# Beef Brisket



## Captain Morgan (Jun 25, 2005)

Farmgirl, why not post this in the barbecue section, where more folks might see it!

There are some real brisket experts here.  I am not one however. :badgrin:


----------



## Greg Rempe (Jun 25, 2005)

Moving to BBQ Section :!:


----------



## Shawn White (Jun 25, 2005)

Hiya Farmgirl,

If you use the search functionality on the website you will get lots of results. This thread is very detailed. There are many others with info and pics to find as well.

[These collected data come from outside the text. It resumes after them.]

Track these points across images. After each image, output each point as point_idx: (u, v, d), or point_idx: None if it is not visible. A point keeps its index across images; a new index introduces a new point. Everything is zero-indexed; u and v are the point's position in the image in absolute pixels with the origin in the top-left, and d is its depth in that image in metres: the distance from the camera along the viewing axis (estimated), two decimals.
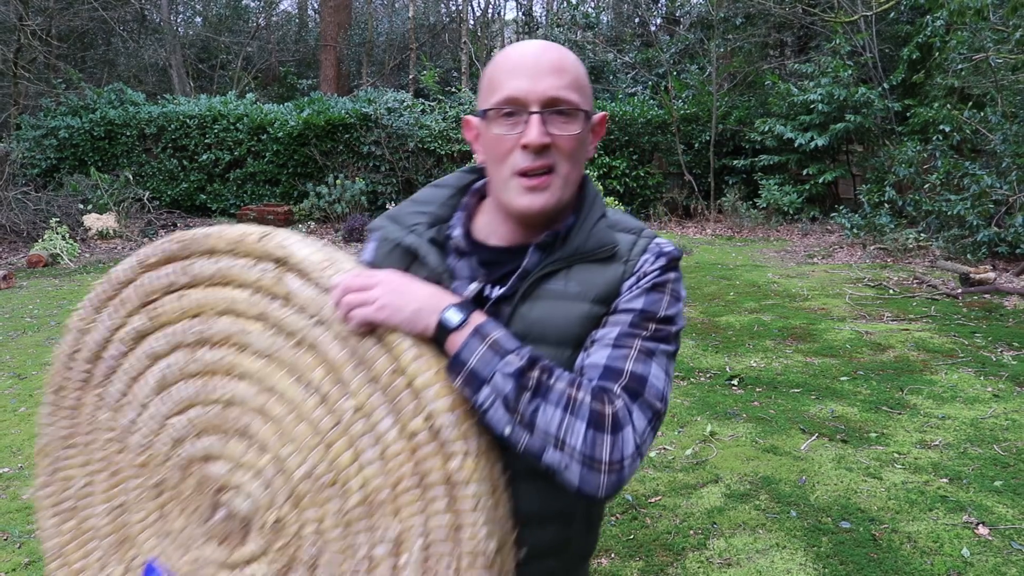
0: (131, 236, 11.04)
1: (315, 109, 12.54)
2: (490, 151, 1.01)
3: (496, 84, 0.99)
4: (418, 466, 0.90)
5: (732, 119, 12.55)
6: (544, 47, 0.99)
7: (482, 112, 1.01)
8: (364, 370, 0.93)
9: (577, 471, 0.87)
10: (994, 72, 8.60)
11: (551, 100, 0.96)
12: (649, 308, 0.98)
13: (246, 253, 1.01)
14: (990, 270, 7.27)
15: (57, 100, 13.16)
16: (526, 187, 0.98)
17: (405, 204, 1.12)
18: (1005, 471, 3.27)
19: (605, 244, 1.02)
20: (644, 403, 0.92)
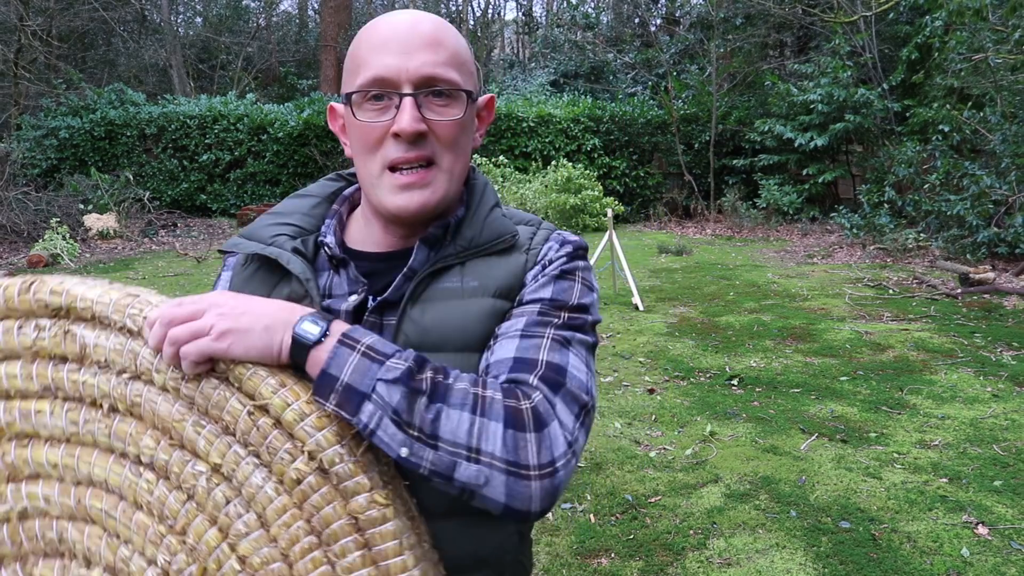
0: (131, 236, 11.05)
1: (315, 109, 12.56)
2: (357, 142, 0.86)
3: (361, 62, 0.83)
4: (313, 519, 0.72)
5: (732, 119, 12.56)
6: (417, 17, 0.84)
7: (345, 97, 0.85)
8: (211, 421, 0.73)
9: (501, 483, 0.71)
10: (993, 72, 8.61)
11: (426, 79, 0.82)
12: (559, 296, 0.86)
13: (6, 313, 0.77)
14: (990, 270, 7.27)
15: (57, 100, 13.17)
16: (400, 184, 0.84)
17: (263, 218, 0.95)
18: (1005, 471, 3.27)
19: (503, 234, 0.90)
20: (567, 394, 0.78)
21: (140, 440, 0.75)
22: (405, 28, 0.83)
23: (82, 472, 0.77)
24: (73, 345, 0.75)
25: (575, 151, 12.63)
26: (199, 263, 9.21)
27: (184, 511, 0.75)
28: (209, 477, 0.74)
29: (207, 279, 8.15)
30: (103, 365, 0.75)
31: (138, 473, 0.76)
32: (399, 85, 0.82)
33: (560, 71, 15.58)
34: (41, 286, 0.76)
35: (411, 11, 0.86)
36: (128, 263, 9.35)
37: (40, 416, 0.77)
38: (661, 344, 5.41)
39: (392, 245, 0.91)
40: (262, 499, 0.73)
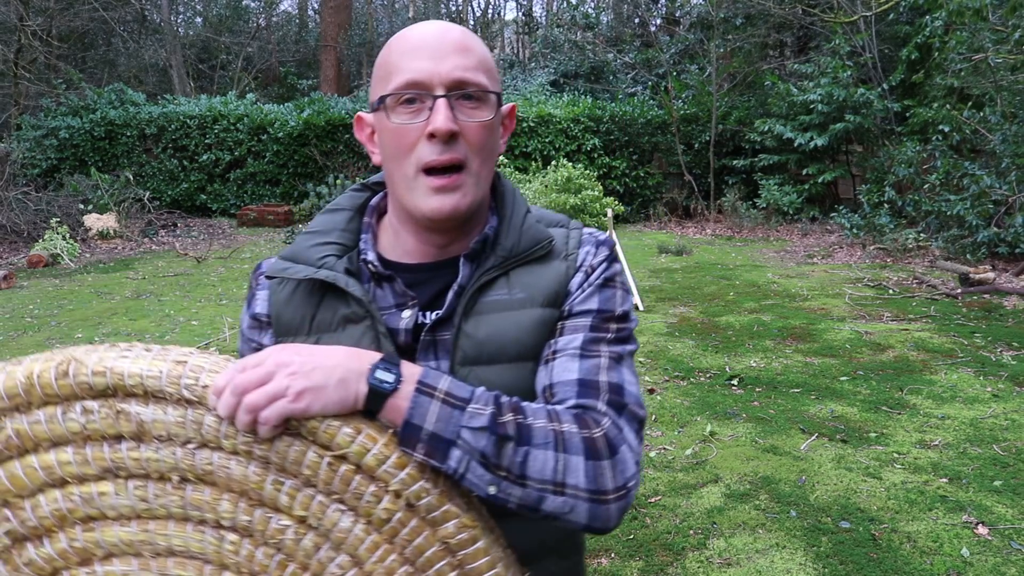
0: (131, 236, 11.06)
1: (315, 109, 12.56)
2: (390, 146, 0.88)
3: (393, 68, 0.86)
4: (406, 550, 0.74)
5: (732, 119, 12.55)
6: (445, 26, 0.87)
7: (378, 101, 0.87)
8: (290, 477, 0.73)
9: (585, 510, 0.77)
10: (993, 72, 8.61)
11: (457, 82, 0.84)
12: (605, 307, 0.91)
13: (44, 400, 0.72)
14: (990, 270, 7.27)
15: (57, 100, 13.17)
16: (434, 187, 0.85)
17: (302, 238, 0.96)
18: (1005, 471, 3.27)
19: (540, 240, 0.93)
20: (629, 413, 0.84)
21: (218, 506, 0.74)
22: (435, 35, 0.86)
23: (160, 545, 0.75)
24: (128, 424, 0.72)
25: (575, 151, 12.63)
26: (199, 263, 9.21)
27: (275, 563, 0.75)
28: (296, 529, 0.74)
29: (207, 279, 8.15)
30: (164, 439, 0.72)
31: (220, 537, 0.75)
32: (432, 87, 0.84)
33: (560, 71, 15.57)
34: (79, 368, 0.71)
35: (438, 21, 0.89)
36: (128, 263, 9.35)
37: (104, 498, 0.74)
38: (661, 344, 5.41)
39: (426, 255, 0.93)
40: (353, 541, 0.74)
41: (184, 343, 5.51)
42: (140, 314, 6.52)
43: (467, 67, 0.85)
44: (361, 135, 0.96)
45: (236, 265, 9.08)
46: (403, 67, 0.85)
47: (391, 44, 0.88)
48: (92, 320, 6.32)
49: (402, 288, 0.91)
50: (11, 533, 0.74)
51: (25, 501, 0.74)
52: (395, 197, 0.91)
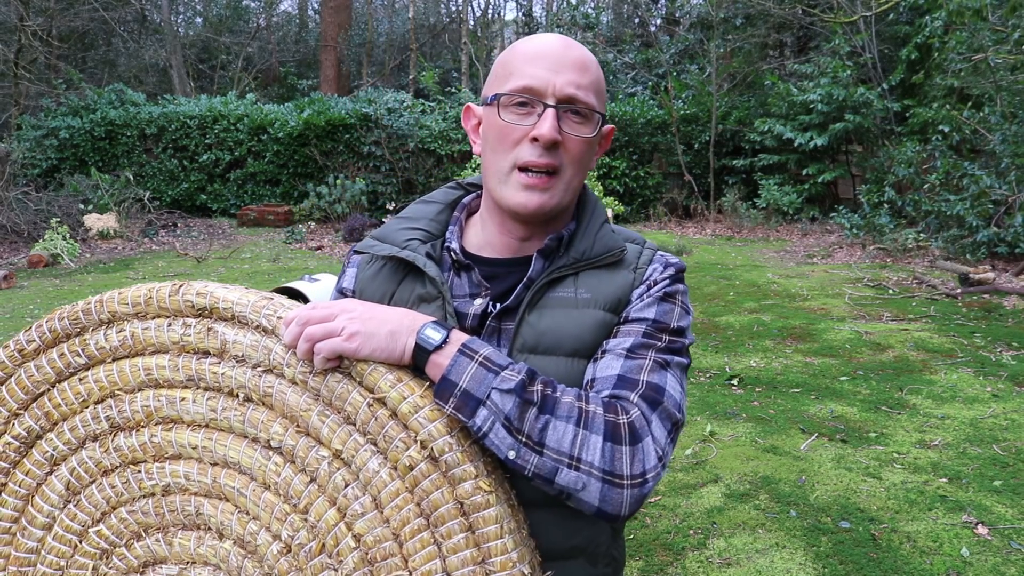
0: (131, 236, 11.06)
1: (315, 109, 12.55)
2: (493, 139, 0.94)
3: (513, 70, 0.92)
4: (423, 503, 0.79)
5: (732, 119, 12.55)
6: (569, 43, 0.93)
7: (492, 97, 0.93)
8: (334, 412, 0.81)
9: (597, 489, 0.79)
10: (993, 72, 8.61)
11: (569, 97, 0.90)
12: (661, 318, 0.94)
13: (158, 312, 0.87)
14: (989, 270, 7.28)
15: (58, 100, 13.17)
16: (525, 184, 0.91)
17: (392, 222, 1.04)
18: (1004, 471, 3.27)
19: (612, 248, 0.98)
20: (663, 412, 0.87)
21: (270, 427, 0.83)
22: (558, 49, 0.92)
23: (218, 454, 0.86)
24: (215, 341, 0.85)
25: None
26: (199, 263, 9.22)
27: (307, 492, 0.83)
28: (331, 461, 0.82)
29: (207, 279, 8.15)
30: (240, 359, 0.84)
31: (268, 456, 0.84)
32: (544, 96, 0.90)
33: None
34: (188, 289, 0.87)
35: (563, 37, 0.94)
36: (128, 263, 9.35)
37: (184, 403, 0.86)
38: None
39: (507, 250, 1.00)
40: (377, 483, 0.81)
41: None
42: None
43: (580, 85, 0.91)
44: (467, 124, 1.03)
45: (236, 265, 9.08)
46: (523, 71, 0.91)
47: (516, 47, 0.94)
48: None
49: (478, 278, 0.97)
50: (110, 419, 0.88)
51: (126, 395, 0.88)
52: (488, 187, 0.98)
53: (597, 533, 0.96)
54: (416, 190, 12.67)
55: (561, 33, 16.33)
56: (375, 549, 0.81)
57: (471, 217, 1.07)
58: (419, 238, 1.00)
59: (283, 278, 7.92)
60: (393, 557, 0.80)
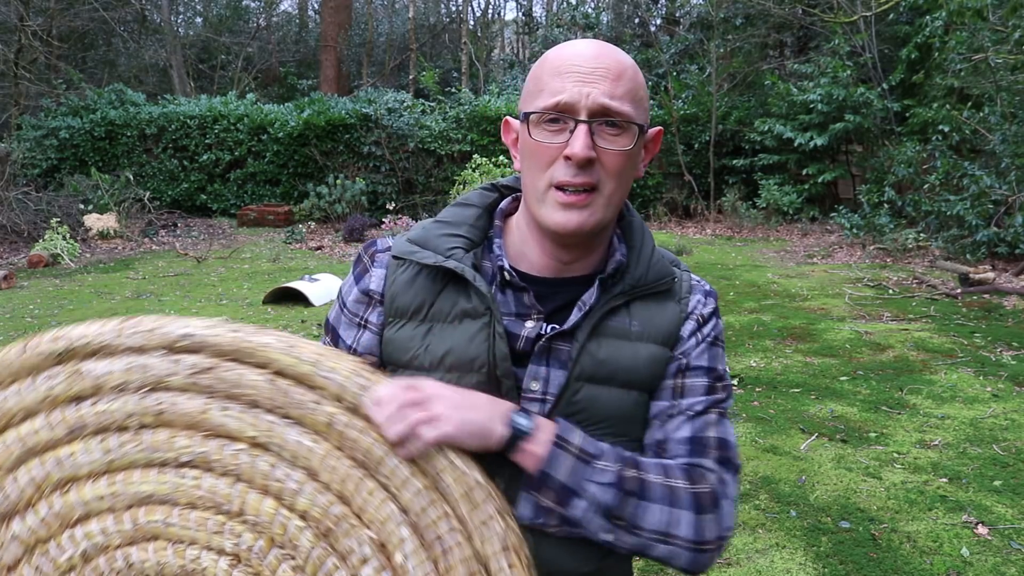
0: (131, 236, 11.06)
1: (315, 109, 12.55)
2: (528, 158, 0.90)
3: (543, 85, 0.87)
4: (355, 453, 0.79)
5: (732, 119, 12.55)
6: (602, 48, 0.88)
7: (523, 115, 0.89)
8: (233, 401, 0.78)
9: (687, 559, 0.85)
10: (993, 72, 8.61)
11: (602, 109, 0.85)
12: (716, 366, 0.96)
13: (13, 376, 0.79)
14: (989, 270, 7.28)
15: (58, 100, 13.17)
16: (563, 202, 0.87)
17: (431, 226, 0.98)
18: (1004, 471, 3.27)
19: (664, 276, 0.97)
20: (731, 466, 0.92)
21: (175, 443, 0.78)
22: (590, 58, 0.86)
23: (130, 493, 0.79)
24: (86, 381, 0.78)
25: None
26: (199, 263, 9.22)
27: (236, 492, 0.78)
28: (249, 451, 0.78)
29: (207, 279, 8.15)
30: (120, 388, 0.78)
31: (182, 475, 0.79)
32: (576, 111, 0.85)
33: None
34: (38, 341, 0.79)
35: (598, 42, 0.89)
36: (128, 263, 9.35)
37: (73, 458, 0.78)
38: None
39: (549, 269, 0.96)
40: (303, 453, 0.77)
41: None
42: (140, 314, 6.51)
43: (615, 95, 0.86)
44: (507, 138, 0.98)
45: (236, 265, 9.08)
46: (552, 87, 0.86)
47: (546, 59, 0.89)
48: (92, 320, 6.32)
49: (532, 300, 0.93)
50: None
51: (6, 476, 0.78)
52: (527, 205, 0.94)
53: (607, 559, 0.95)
54: (416, 190, 12.67)
55: (561, 33, 16.31)
56: (325, 519, 0.77)
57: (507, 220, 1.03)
58: (462, 246, 0.95)
59: (283, 278, 7.93)
60: (346, 519, 0.77)
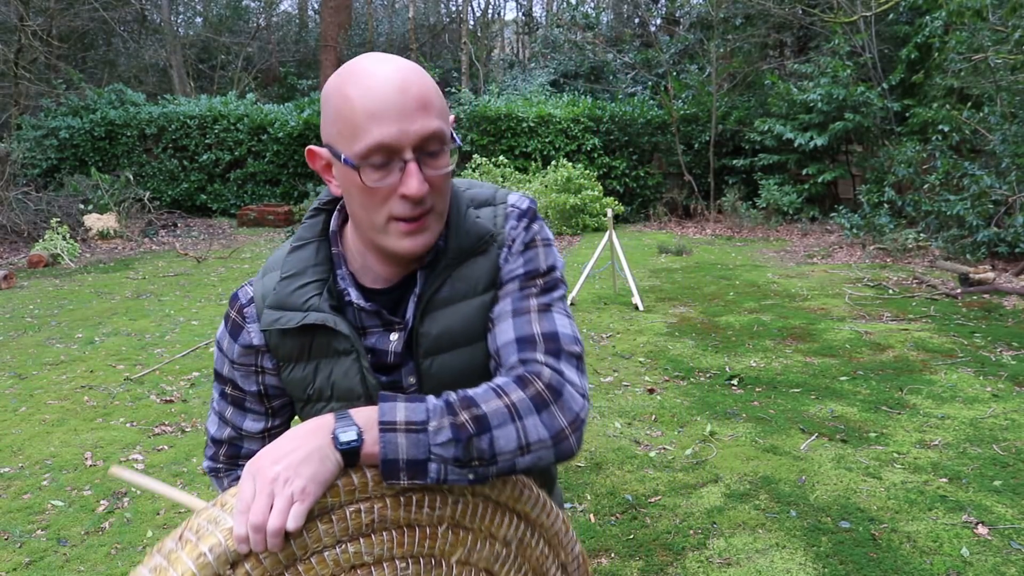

Edit: oh, and there is one of the resident experts chiming in now (Fatz), and just before I finished my post!


----------



## LarryWolfe (Jun 27, 2005)

Farmgirl said:
			
		

> Thanks for all your help.  I think I'm ready to tackle this.



Farmgirl, 
        You'll be all right!  Just put it on the cooker and let it roll.  If this helps, I was very intimidated by briskets until I did one.  The very first one I did was my very best brisket ever, but I haven't been able to duplicate it since.  I guess it was beginners luck.  But I've had a good time and some good eats in the mean time trying to make the perfect brisket.  So what I'm trying to say is, just go for it.  It may or may not turn out perfect, but you will still have a better meal than your neighbor cooking on Matchlight and eating burnt steaks.  The only way you'll get better is to cook one!  Good luck and don't be bashfull about asking questions.  Everyone here is more than happy to help you out!  There are great folks here with an abundant amount of knowledge they're willing to share!


----------



## Pigs On The Wing BBQ (Jun 27, 2005)

Larry is 100% right. He has it figured out. Maintain your pit temp. Don't flip out, And let your pit cook for you. Oh yea, You get a temp spike or it goes a little low, But hang in there. Every thing you do has a effect. Note the effect and learn from it so you THINK next time and know exactly what to do and when to do it. Time and patience will prevail.Every pit is different. Every WSM is not the same.( as they get older, they get hotter)  Till you spend some time with your little pit buddy. It Will tell you what to do and when to do it. You have to get to know it just as a friend or enemy. Keep calm and good luck. Thing with a brisket is they can fool you. Never had the same weight done at the same time. That's the fun of it for me on a large cater.


----------



## Captain Morgan (Jul 3, 2005)

Come on farmgal, we want to see some pics!!!

Congrats on a great cook.


----------



## Captain Morgan (Jul 3, 2005)

let me guess.....abt's with pig powder all over em!


----------